• _Records provided_:
--- START ---
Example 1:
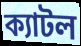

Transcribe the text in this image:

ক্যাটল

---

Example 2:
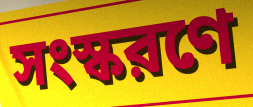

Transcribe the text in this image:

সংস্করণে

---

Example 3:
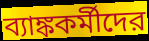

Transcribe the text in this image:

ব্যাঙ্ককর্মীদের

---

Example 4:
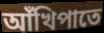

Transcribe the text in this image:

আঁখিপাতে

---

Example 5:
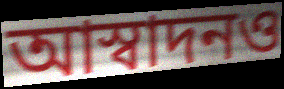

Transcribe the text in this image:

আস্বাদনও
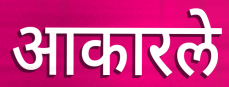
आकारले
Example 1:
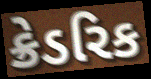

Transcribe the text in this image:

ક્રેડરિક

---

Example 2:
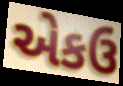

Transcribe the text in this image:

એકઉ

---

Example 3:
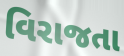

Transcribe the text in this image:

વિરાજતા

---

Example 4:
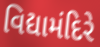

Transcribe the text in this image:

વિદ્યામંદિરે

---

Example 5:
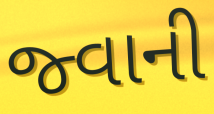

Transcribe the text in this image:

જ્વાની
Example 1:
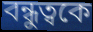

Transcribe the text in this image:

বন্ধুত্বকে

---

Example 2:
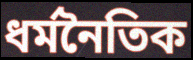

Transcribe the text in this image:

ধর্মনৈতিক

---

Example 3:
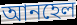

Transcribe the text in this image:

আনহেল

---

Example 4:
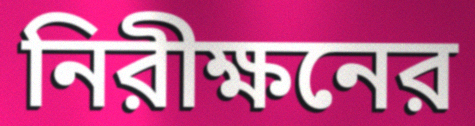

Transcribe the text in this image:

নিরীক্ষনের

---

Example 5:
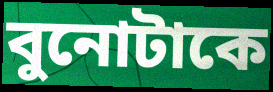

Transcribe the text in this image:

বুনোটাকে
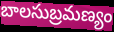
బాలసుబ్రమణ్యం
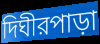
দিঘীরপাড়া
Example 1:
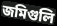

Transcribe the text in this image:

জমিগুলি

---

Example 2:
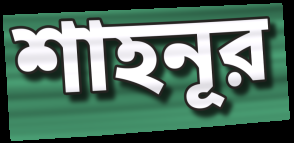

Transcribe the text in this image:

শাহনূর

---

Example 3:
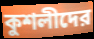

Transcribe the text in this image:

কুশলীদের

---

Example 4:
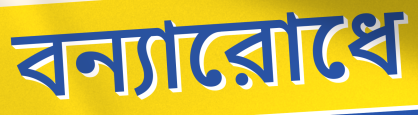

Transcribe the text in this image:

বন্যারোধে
--- END ---
• _Task brief_: When you repeat the material above, keep every word exact and leave out the pictures.

• _Result of the task_:
Example 1:

Transcribe the text in this image:

ক্যাটল

---

Example 2:

Transcribe the text in this image:

সংস্করণে

---

Example 3:

Transcribe the text in this image:

ব্যাঙ্ককর্মীদের

---

Example 4:

Transcribe the text in this image:

আঁখিপাতে

---

Example 5:

Transcribe the text in this image:

আস্বাদনও
आकारले
Example 1:

Transcribe the text in this image:

ક્રેડરિક

---

Example 2:

Transcribe the text in this image:

એકઉ

---

Example 3:

Transcribe the text in this image:

વિરાજતા

---

Example 4:

Transcribe the text in this image:

વિદ્યામંદિરે

---

Example 5:

Transcribe the text in this image:

જ્વાની
Example 1:

Transcribe the text in this image:

বন্ধুত্বকে

---

Example 2:

Transcribe the text in this image:

ধর্মনৈতিক

---

Example 3:

Transcribe the text in this image:

আনহেল

---

Example 4:

Transcribe the text in this image:

নিরীক্ষনের

---

Example 5:

Transcribe the text in this image:

বুনোটাকে
బాలసుబ్రమణ్యం
দিঘীরপাড়া
Example 1:

Transcribe the text in this image:

জমিগুলি

---

Example 2:

Transcribe the text in this image:

শাহনূর

---

Example 3:

Transcribe the text in this image:

কুশলীদের

---

Example 4:

Transcribe the text in this image:

বন্যারোধে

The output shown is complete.